Fans who followed the Sounders FC opener on either TV or radio likely drew two quick impressions of Arlo White, the team’s new play-by-play announcer.
For one, there was his perfectly pitched voice, distinguished by an authoritative English accent that’s, well, perfect for the pitch.
For another, he sounded like somebody happier to be at rain-drenched Qwest Field than anywhere else in the world. The thrill wasn’t contrived. After enjoying some precious time with his family in London last week – White and his wife, Liza, are the parents of 3-year-old twins – a bureaucratic snafu at the U.S. embassy delayed his access to a passport by a day and a half. White didn’t pick up his bags at Sea-Tac Airport until 5:30 p.m. Thursday, and wasn’t able to settle into the Qwest Field broadcast booth until 6:25, by which time the Sounders pregame show already was in progress.
“I made it to my first game with 14 minutes to spare,” White recalled Tuesday. “A rather interesting day.”
Had the longtime BBC broadcaster been describing, say, a cricket match in Pakistan, the leisurely flow of the event would’ve offered him every opportunity to share his frantic-traveler saga with the audience. But soccer?
“A legendary manager, Brian Clough, was fond of saying that it takes a second to score a goal,” said White. “I’ve always remembered that: It only takes a second. If listeners hear the crowd roar because a goal has been scored, I don’t be want to be preoccupied because I’m telling tales.”
How the 36-year-old from Leicester, England, hooked up with the Sounders is a tale in itself.
White was covering one of the five Super Bowls he’s worked for the BBC when he met Gary Wright, the former Seahawks publicity director who now oversees business operations for the soccer club. Invited to “broadcast” Seattle’s franchise opener last year, White’s account of the game – unheard by the public – was an audition that earned him a chance as a one-game substitute last summer for original Sounders play-by-play man Kevin Calabro.
Because it was determined Calabro, a national radio voice of the NBA, couldn’t juggle his ESPN schedule to remain full-time with the Sounders, White wound up with a gig in the Pacific Northwest.
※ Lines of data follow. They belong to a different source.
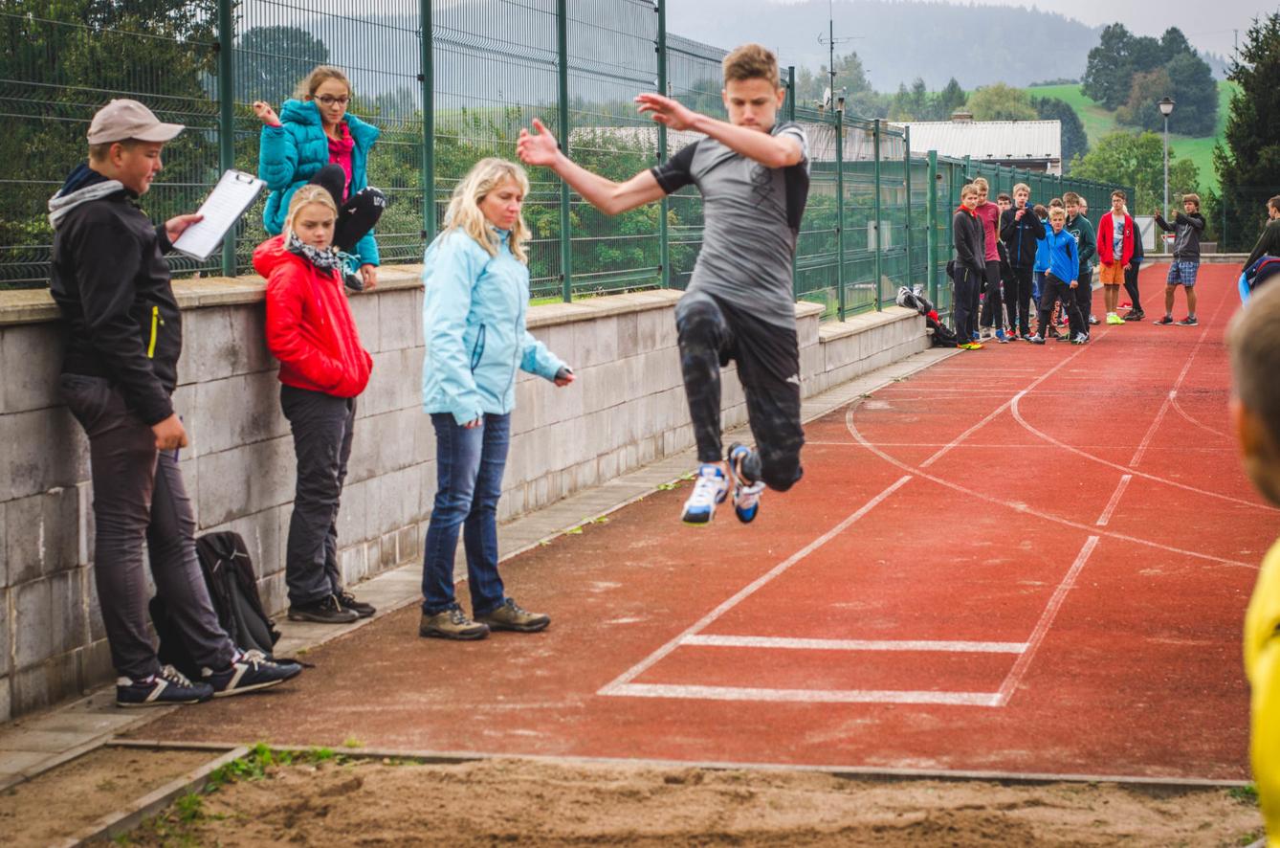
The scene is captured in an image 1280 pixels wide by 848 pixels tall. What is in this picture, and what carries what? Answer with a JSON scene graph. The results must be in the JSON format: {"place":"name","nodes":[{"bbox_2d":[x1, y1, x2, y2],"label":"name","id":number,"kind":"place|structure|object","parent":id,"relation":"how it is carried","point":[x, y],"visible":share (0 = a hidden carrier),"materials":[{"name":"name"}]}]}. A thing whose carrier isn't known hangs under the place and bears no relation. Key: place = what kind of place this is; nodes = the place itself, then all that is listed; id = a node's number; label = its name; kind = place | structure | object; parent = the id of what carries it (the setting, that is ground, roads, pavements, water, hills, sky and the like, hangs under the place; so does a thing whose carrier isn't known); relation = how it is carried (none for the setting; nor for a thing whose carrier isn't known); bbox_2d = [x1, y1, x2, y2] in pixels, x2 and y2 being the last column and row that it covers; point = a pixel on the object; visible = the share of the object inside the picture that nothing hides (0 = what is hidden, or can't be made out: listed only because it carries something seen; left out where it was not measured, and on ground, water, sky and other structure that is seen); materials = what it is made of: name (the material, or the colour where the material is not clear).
{"place":"outdoors","nodes":[
{"label":"outdoors","id":0,"kind":"place"},
{"bbox_2d":[0,267,942,723],"label":"concrete wall","id":1,"kind":"structure","parent":0,"point":[249,317],"materials":[{"name":"grey concrete"}]},
{"bbox_2d":[251,65,386,288],"label":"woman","id":2,"kind":"object","parent":1,"relation":"on","point":[329,107],"visible":0.65},
{"bbox_2d":[0,0,1138,315],"label":"metal fence","id":3,"kind":"object","parent":1,"relation":"attached to","point":[843,299],"visible":0.87,"materials":[{"name":"metal"}]},
{"bbox_2d":[896,285,934,314],"label":"backpack","id":4,"kind":"object","parent":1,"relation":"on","point":[902,293],"visible":0.73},
{"bbox_2d":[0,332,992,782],"label":"pavement","id":5,"kind":"structure","parent":0,"point":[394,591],"materials":[{"name":"grey concrete"}]},
{"bbox_2d":[46,98,304,707],"label":"man","id":6,"kind":"object","parent":5,"relation":"on","point":[126,307],"visible":0.96},
{"bbox_2d":[169,168,266,260],"label":"clipboard","id":7,"kind":"object","parent":6,"relation":"in","point":[246,201],"visible":0.87,"materials":[{"name":"white paper"}]},
{"bbox_2d":[149,529,282,670],"label":"backpack","id":8,"kind":"object","parent":5,"relation":"on","point":[224,540],"visible":0.59,"materials":[{"name":"black fabric"}]},
{"bbox_2d":[255,177,377,624],"label":"girl","id":9,"kind":"object","parent":5,"relation":"on","point":[301,332],"visible":0.96},
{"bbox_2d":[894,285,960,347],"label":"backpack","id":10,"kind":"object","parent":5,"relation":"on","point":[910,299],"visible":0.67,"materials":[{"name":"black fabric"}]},
{"bbox_2d":[516,43,816,526],"label":"boy","id":11,"kind":"object","parent":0,"point":[752,157],"visible":0.98},
{"bbox_2d":[147,257,1279,771],"label":"running track","id":12,"kind":"structure","parent":0,"point":[1048,394],"materials":[{"name":"red rubber"}]},
{"bbox_2d":[416,149,573,642],"label":"woman","id":13,"kind":"object","parent":12,"relation":"on","point":[459,332],"visible":0.98},
{"bbox_2d":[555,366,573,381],"label":"phone","id":14,"kind":"object","parent":13,"relation":"in","point":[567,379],"visible":0.62,"materials":[{"name":"black"}]},
{"bbox_2d":[1,744,1268,847],"label":"sand pit","id":15,"kind":"object","parent":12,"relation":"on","point":[411,767],"visible":0.89,"materials":[{"name":"brown sand"}]},
{"bbox_2d":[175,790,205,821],"label":"weed","id":16,"kind":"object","parent":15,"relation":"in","point":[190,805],"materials":[{"name":"green plant"}]},
{"bbox_2d":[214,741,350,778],"label":"weed","id":17,"kind":"object","parent":15,"relation":"on","point":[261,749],"visible":0.38,"materials":[{"name":"green plant"}]},
{"bbox_2d":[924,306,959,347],"label":"backpack","id":18,"kind":"object","parent":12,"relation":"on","point":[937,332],"visible":0.69,"materials":[{"name":"black fabric"}]},
{"bbox_2d":[949,179,987,349],"label":"boy","id":19,"kind":"object","parent":12,"relation":"on","point":[965,251],"visible":0.97},
{"bbox_2d":[973,176,1007,341],"label":"boy","id":20,"kind":"object","parent":12,"relation":"on","point":[982,187],"visible":0.76},
{"bbox_2d":[993,192,1016,338],"label":"person","id":21,"kind":"object","parent":12,"relation":"on","point":[1001,198],"visible":0.66},
{"bbox_2d":[1000,184,1045,340],"label":"boy","id":22,"kind":"object","parent":12,"relation":"on","point":[1020,233],"visible":0.95},
{"bbox_2d":[1030,203,1082,343],"label":"boy","id":23,"kind":"object","parent":12,"relation":"on","point":[1070,251],"visible":0.99},
{"bbox_2d":[1061,190,1096,335],"label":"boy","id":24,"kind":"object","parent":12,"relation":"on","point":[1070,198],"visible":0.69},
{"bbox_2d":[1095,191,1135,325],"label":"boy","id":25,"kind":"object","parent":12,"relation":"on","point":[1108,255],"visible":0.97},
{"bbox_2d":[1121,205,1145,320],"label":"person","id":26,"kind":"object","parent":12,"relation":"on","point":[1136,287],"visible":0.61},
{"bbox_2d":[1152,193,1204,324],"label":"boy","id":27,"kind":"object","parent":12,"relation":"on","point":[1185,233],"visible":0.99},
{"bbox_2d":[1228,277,1279,847],"label":"child","id":28,"kind":"object","parent":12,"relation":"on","point":[1276,579],"visible":0.98},
{"bbox_2d":[1238,194,1279,299],"label":"person","id":29,"kind":"object","parent":12,"relation":"on","point":[1278,209],"visible":0.69},
{"bbox_2d":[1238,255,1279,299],"label":"backpack","id":30,"kind":"object","parent":29,"relation":"in","point":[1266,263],"visible":0.67,"materials":[{"name":"blue fabric"}]},
{"bbox_2d":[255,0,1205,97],"label":"hill","id":31,"kind":"structure","parent":0,"point":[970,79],"materials":[{"name":"grey"}]},
{"bbox_2d":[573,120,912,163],"label":"building","id":32,"kind":"structure","parent":0,"point":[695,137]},
{"bbox_2d":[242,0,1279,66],"label":"sky","id":33,"kind":"structure","parent":0,"point":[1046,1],"materials":[{"name":"grey"}]},
{"bbox_2d":[889,116,1065,175],"label":"building","id":34,"kind":"structure","parent":0,"point":[998,149],"materials":[{"name":"white metal"}]},
{"bbox_2d":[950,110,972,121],"label":"chimney","id":35,"kind":"object","parent":34,"relation":"on","point":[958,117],"visible":0.62,"materials":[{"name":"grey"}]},
{"bbox_2d":[1018,82,1233,188],"label":"green field","id":36,"kind":"structure","parent":0,"point":[1075,92],"materials":[{"name":"green plant"}]},
{"bbox_2d":[1027,94,1087,164],"label":"tree","id":37,"kind":"object","parent":36,"relation":"on","point":[1078,127],"visible":0.5,"materials":[{"name":"green plant"}]},
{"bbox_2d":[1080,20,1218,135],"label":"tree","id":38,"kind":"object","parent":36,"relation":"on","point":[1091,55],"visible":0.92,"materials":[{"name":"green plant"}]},
{"label":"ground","id":39,"kind":"structure","parent":0},
{"bbox_2d":[0,0,223,280],"label":"tree","id":40,"kind":"object","parent":39,"relation":"on","point":[91,1],"visible":0.46,"materials":[{"name":"green plant"}]},
{"bbox_2d":[230,22,330,101],"label":"tree","id":41,"kind":"object","parent":39,"relation":"on","point":[294,33],"visible":0.39,"materials":[{"name":"green plant"}]},
{"bbox_2d":[817,3,853,110],"label":"antenna","id":42,"kind":"object","parent":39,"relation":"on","point":[832,73],"visible":0.6,"materials":[{"name":"black metal"}]},
{"bbox_2d":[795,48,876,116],"label":"tree","id":43,"kind":"object","parent":39,"relation":"on","point":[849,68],"visible":0.57,"materials":[{"name":"green plant"}]},
{"bbox_2d":[969,83,1044,121],"label":"tree","id":44,"kind":"object","parent":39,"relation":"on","point":[1018,98],"visible":0.59,"materials":[{"name":"green plant"}]},
{"bbox_2d":[1071,130,1195,212],"label":"tree","id":45,"kind":"object","parent":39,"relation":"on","point":[1118,176],"visible":0.64,"materials":[{"name":"green plant"}]},
{"bbox_2d":[1156,95,1174,238],"label":"street lamp","id":46,"kind":"object","parent":39,"relation":"on","point":[1163,104],"visible":0.7,"materials":[{"name":"grey metal"}]},
{"bbox_2d":[1213,7,1279,250],"label":"tree","id":47,"kind":"object","parent":39,"relation":"on","point":[1250,159],"visible":0.86,"materials":[{"name":"green plant"}]}
]}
Named after folk singer Arlo Guthrie – son of the iconic Woody Guthrie, composer of “This Land is Your Land” – White long has been fascinated with American culture. He’s coached soccer at a summer camp in Massachusetts, and has made many visits to see relatives in Chicago, where his interest in American football was intensified.
“I remember listening, very late at night, to NFL games on the U.S. Armed Forces network,” White said. “Hank Stram, was that his name? He was one of the announcers. The signal originated from an Army base in Germany and wafted across Europe. Sometimes the reception would be strong, and then, just at a moment of impact, it would fade into Belgian folk music. Then I’d have to wait a week to find out what happened in the newspaper.”
In any case, he was smitten with the NFL, and regards his BBC play-by-play call of Giants quarterback Eli Manning’s last-minute touchdown pass to Plaxico Burress in Super Bowl XLII as a career highlight.
“When you’re with the BBC at the Super Bowl, you’re on the bottom of the food chain,” White said. “We were set up beyond the end zone – opposite the end zone the Giants were driving toward. It was a challenge just to get the numbers straight.”
Nevertheless, White still is able to replicate a 3-year-old version of his favorite call. “Thirty nine seconds to go, Manning takes the snap and looks left. ... Touchdown Giants! Has this ruined the Patriots’ perfect season? Has this ruined the dream?”
“Of course, it was 3 in the morning back there,” White said. “Who knows if anybody was listening? But it was a thrill, and I was told the people at the NFL’s London office liked it.”
But it’s the other kind of football that is White’s bread pudding and butter. Since learning he would replace Calabro, White has undergone a crash course in all things Sounders. Calling the game is easy for him, but calling it with an intimate knowledge of the athletes and the coaches, that takes homework.
“I don’t want to be known as the announcer with the English accent,” he said. “I want to be known as somebody who’s thrown himself into the job.”
Meanwhile, he’s determined to familiarize himself with the region.
“I want to see the Cascades, take the ferries, go out to the Pacific Ocean, and visit places like Vancouver and Portland,” he said. “Well, maybe not Portland, not with the way that rivalry appears to be shaping up.”
Welcome, Arlo, to your home away from home. As long as you’re a guest, please feel free to think of this land as your land – at least until you accompany the Sounders to Portland, where you’ll be on your own.